Plusieurs problèmes se posent ici. D’abord l’individualisme est le pôle opposé de la solidarité et de l’esprit de communauté. Les deux se concilient autant que deux aimants qui se repoussent naturellement. L’individualisme donc SJB fait l’éloge est, au contraire de ce qu’il prétend, le contraire de l’indépendance d’esprit. Individualisé, atomisé, le citoyen devient immensément plus perméable à toutes les modes et, conséquemment, perd beaucoup de sa capacité à se tenir debout pour ce qu’il est profondément. Le citoyen déconnecté de sa communauté est plus fragile et parfaitement influençable. À qui cela profite-t-il ? À la société civile ? Au bien commun ? Au marché, plutôt, et aux publicitaires.

Dans son troisième chapitre intitulé « Parce que le Québec a changé » SJB nous dit, à la manière de Justin Trudeau, ce que devrait être le monde politique : « Parce qu’on est en 2018 ». C’est l’heure des prises de position féministes et anti « culture machiste » (p. 75) propre à l’Ancien Monde.

Les femmes sont des agents de changement. Elles ont une vision différente de celle des hommes. Le comportement de la plupart des politiciens tend à se modifier positivement au contact de collègues féminines. Le boys’club et la mentalité qu’il véhicule pousse les hommes à se refermer sur leurs idées. À l’opposé, un environnement mixte fait d’eux des politiciens plus ouverts et créatifs. C’est du moins ce que mon expérience m’a enseigné (p. 73-74).

C’est l’expression politique du féminisme que l’on enseigne à l’université : celui selon lequel l’implication des femmes rend, en elle-même, le monde meilleur. Cela revient à dire que les hommes sont intrinsèquement inaptes à gouverner sans les femmes, que ces derniers auraient des lacunes naturelles inhérentes à leur statut d’homme. Une telle prise de position surprend venant d’un député en vue d’un parti représentant le conservatisme au Québec.

Le dernier chapitre du livre lance quelques pistes pour rendre la politique plus conviviale afin d’y attirer davantage de jeunes issus des générations X et Y. Tel un Alexandre Cloutier, tel un millenial face à un patron exigeant, SJB demande aux institutions de s’adapter à ses besoins :

J’avoue que j’ai été souvent envahi par le doute en regardant mon horaire.
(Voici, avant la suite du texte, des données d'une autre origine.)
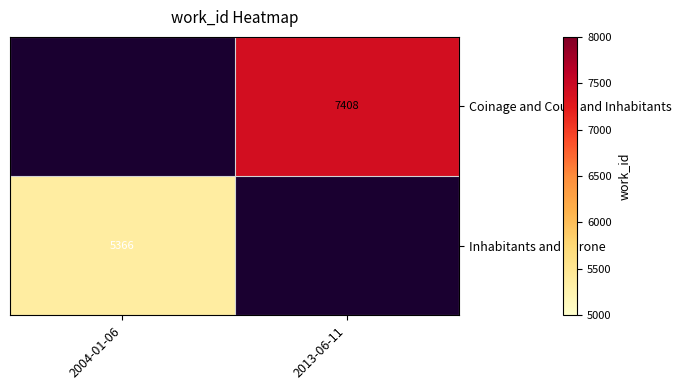

The value of Inhabitants and Throne at 2004-01-06 is 9090.5. True or false?

False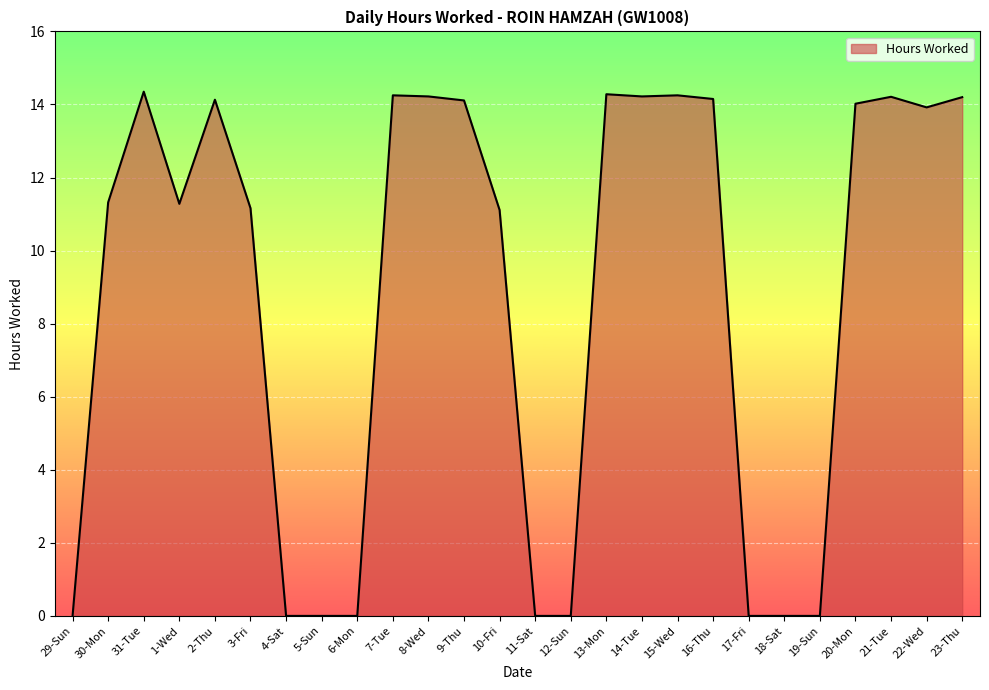

The value at 10-Fri is 18.5. True or false?

False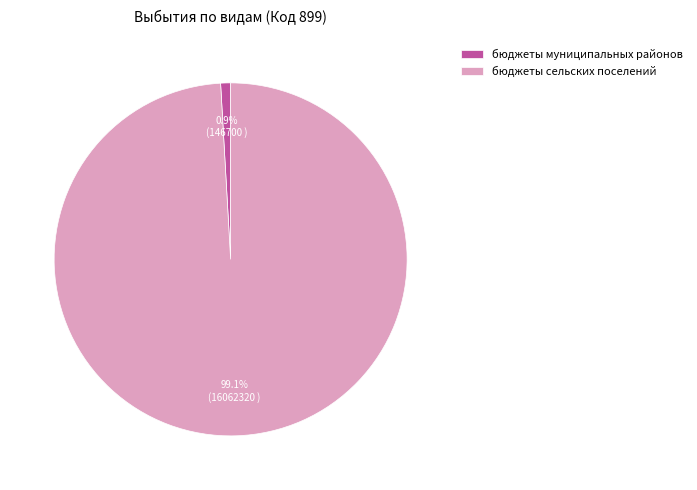

To the nearest percent, what is the difference between the бюджеты муниципальных районов and бюджеты сельских поселений slice percentages?

98%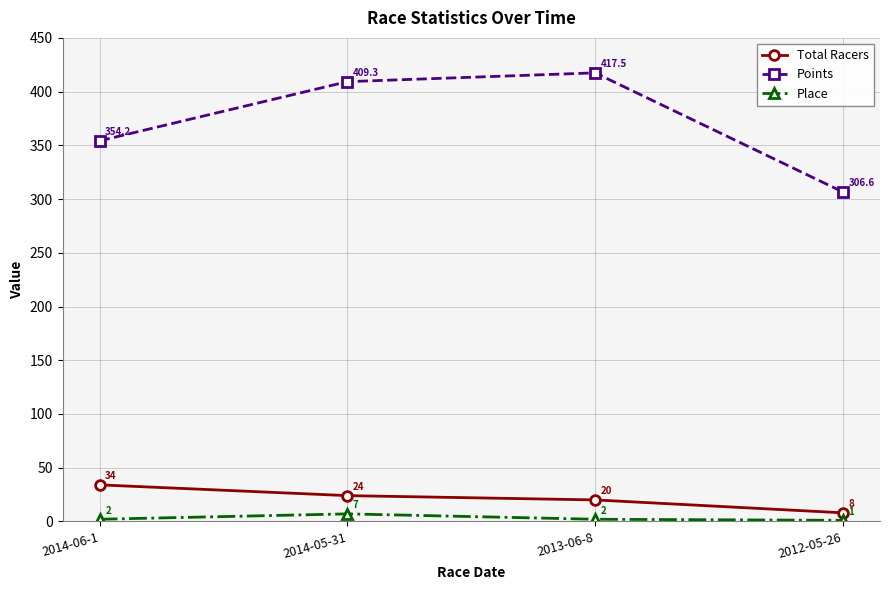

Which series has the largest total across all categories?

Points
Avec une petite fille, je n’ai plus la marge de manœuvre de jadis. L’Assemblée nationale pourrait s’adapter. Après tout, comment convaincre des jeunes hommes et femmes qui sont pères et mères de famille de venir nous rejoindre, si nos institutions refusent de s’adapter à leur réalité ? (p. 109)

Peut-être est-il correct que le monde politique soit plus invitant pour des personnes possédant une plus grande expérience de vie que celle que possède un jeune trentenaire ?

Pour tout dire, l’essai de SJB me laisse sur ma faim. Sans grandes idées politiques, le jeune député qu’on espérerait visionnaire et fougueux me semble plutôt impuissant politiquement. Porté par les modes, flottant au gré des vents changeant de notre époque déracinée, il ne cherche pas à faire l’histoire, mais à s’y soumettre. Au contraire de me donner confiance, cela me fait craindre pour l’avenir.